In Yemen, through arms sales of fighter jets and lethal drones, Trump has backed a Saudi Arabia-led war against Houthi rebels that has contributed to a humanitarian catastrophe and caused atrocities against civilians. It has led to calls for the United Nations to investigate claims of war crimes.

Mackenzie Eaglen, a defense expert at the American Enterprise Institute, a Washington, D.C.-based think tank, said the difference between Trump and Biden’s approach to the military is to some extent a matter of degree. Both favor reduced American overseas involvement, she said, with Trump seeking a faster withdrawal than Biden of U.S. troops from Afghanistan, Iraq and those based in friendly countries like Germany.

Under Biden: Todd Harrison, a security analyst at the Center for Strategic and International Relations, a Washington, D.C.-based think tank, said Biden would likely reverse course and keep the 12,000 troops Trump pulled out of Germany as a check against Russian aggression in Europe. While Trump has questioned the utility of keeping tens of thousands of U.S. troops in South Korea and Japan, Biden would also likely revert to a traditional U.S. stance supporting the presence of U.S. troops there.

Big change on Cuba; status quo on Venezuela, Mexico?
Under Trump: The Trump administration has tried unsuccessfully to force Venezuelan president Nicolas Maduro from power – assembling a broad coalition of countries to recognize opposition leader Juan Guaido as the country’s legitimate leader.

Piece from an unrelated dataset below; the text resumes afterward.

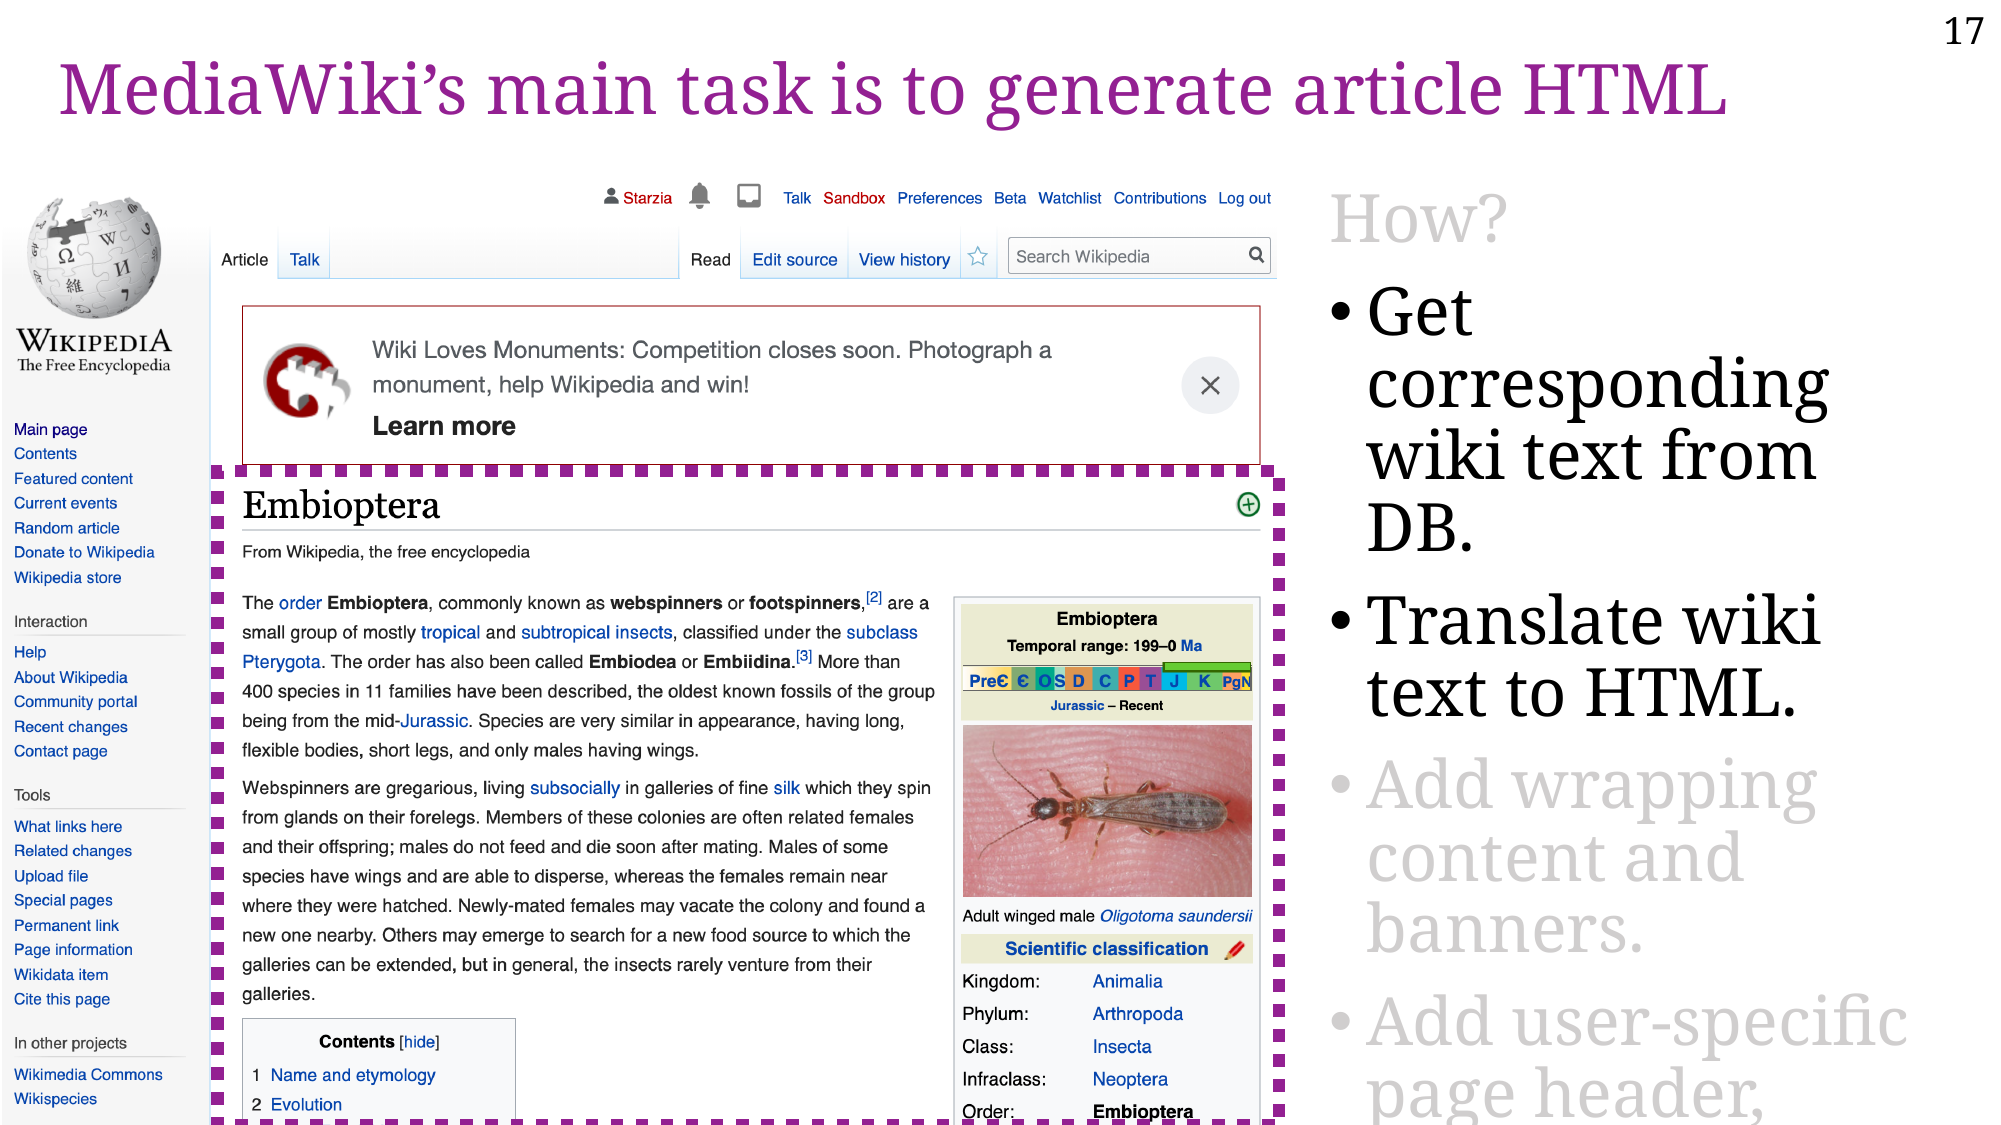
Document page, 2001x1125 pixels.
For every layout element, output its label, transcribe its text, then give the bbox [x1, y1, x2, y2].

The White House has used sanctions to cripple Maduro’s brutal regime, but Trump has also hinted that he would consider military action to oust the socialist leader.

Trump has also taken a hardline on Cuba, re-imposing travel and trade restrictions that the Obama administration had loosened. The Republican president went further in 2019, allowing Americans to sue entities that had benefited from property confiscated by the Cuban government. Along the border with Mexico, he has vowed to push ahead with the construction of a border wall to keep out illegal immigrants.

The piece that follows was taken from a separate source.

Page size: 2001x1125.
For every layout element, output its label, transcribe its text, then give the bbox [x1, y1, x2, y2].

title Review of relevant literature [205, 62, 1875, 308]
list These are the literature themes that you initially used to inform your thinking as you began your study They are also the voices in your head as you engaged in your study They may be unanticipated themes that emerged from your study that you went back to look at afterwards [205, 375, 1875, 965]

Under Biden: U.S. policy toward Venezuela would not shift much in a Biden administration. The former vice president says Maduro is a tyrant and supports Guaido and has vowed to increase sanctions. But Biden says Trump’s approach to Venezuela has been “undermined by politicization, faulty execution and clunky sloganeering,” and U.S. sanctions “have been clouded by saber-rattling and misguided efforts to engage with coup plotters.” He has vowed more funding to help Venezuela’s neighbors cope with the ongoing refugee crisis.

Biden would undo Trump’s hardline on Cuba. “I’d try to reverse the failed Trump policies, it inflicted harm on Cubans and their families,” Biden told a Miami TV station earlier this month. “It’s done nothing to advance democracy and human rights, on the contrary, the crackdown on Cubans by the regime has gotten worse under Trump, not better.”

On the border wall with Mexico, Biden has said: “There will not be another foot of wall constructed (during) my administration.”